(Task) In the blog post about the letter on Wyeth's sonnets, what reason does Wylie say John gave for not using a regular rhyme scheme?

[[ Given text open ]]

Friday, January 31, 2014

Newly discovered letter discussing Wyeth's sonnets

Just today I received in the mail a copy of the rare 1928 Harold Vinal edition of Wyeth's This Man's Army.  The copy was inscribed to a "Mr. White" by one Craig Wylie who, at the time, was a student at Harvard and who, in the 1950s, would serve as editor in chief at Houghton Mifflin.

Laid into the book is a hand-written letter from Mr Wylie to a Mr White, discussing Wyeth's sonnets.  In the letter, dated March 6, 1929, Wylie recommends the sonnets and refers to a conversation he had with Wyeth about the sonnets' unusual rhyme-scheme, as well as their unorthodox subject matter.  Wylie writes:

"Here is the long-promised copy of John's book.  They really should be read through, though the more conventional ones, I think, form very lovely single sonnets.  I wish you'd let me know what you really think of the book.  ... 

I particularly like the sonnets on pages 1, 3, 4, 6, 12, 16, 18, 21, 23, 25, 27 (which, John says, happened word for word), 37, 45, 46, 47 (?), 54.

What do you think of the less orthodox ones and of the rhyme-scheme?  The latter, John said, he used instead of a regular one because they were supposed to be read through and the closely-recurring rhyme would become monotonous.  I don't know whether I think he's justified in calling them sonnets-- do you?  And he admits that many of these are not sonnet subjects, but he thought, on the whole, that a modified sonnet form was the best for the sequence.

[[ Given text closed ]]
[[ Provided material open ]]

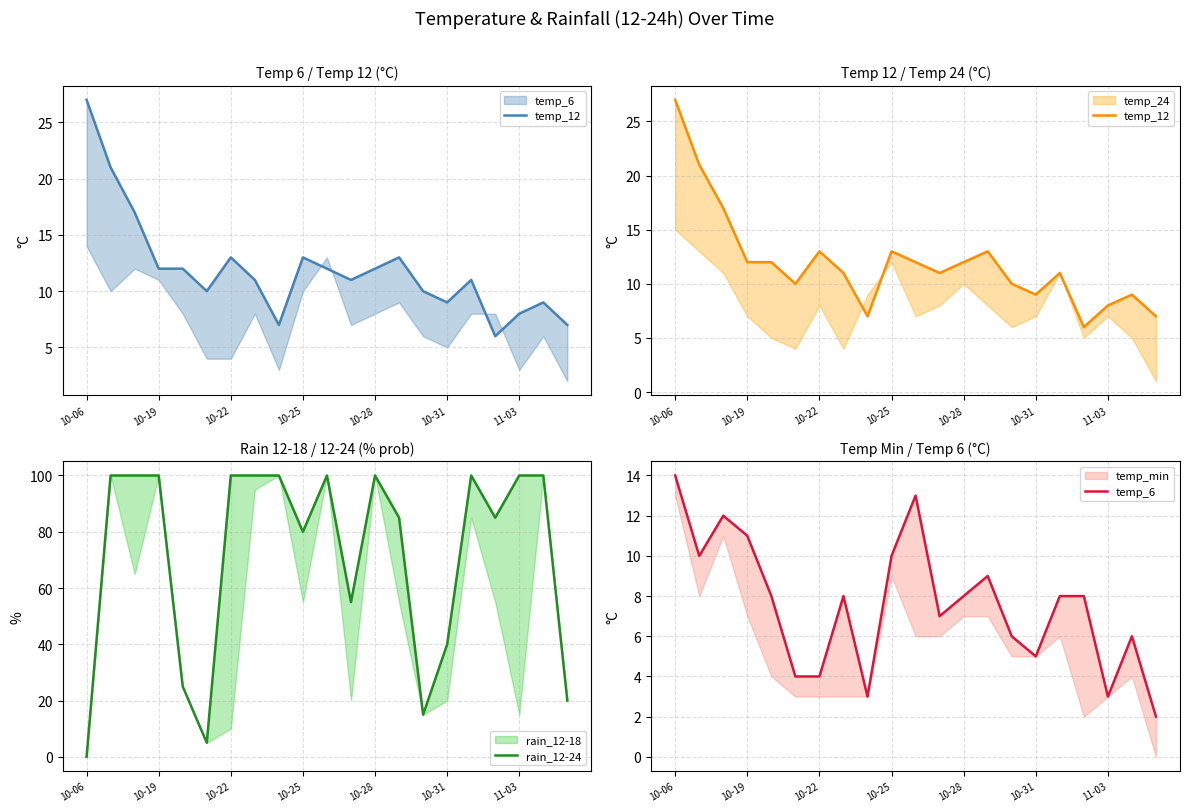

True or false: temp_12 has more than 1 interior local peaks.

True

[[ Provided material closed ]]

(Reply) The sonnets were meant to be read straight through, and a closely recurring rhyme would have become monotonous.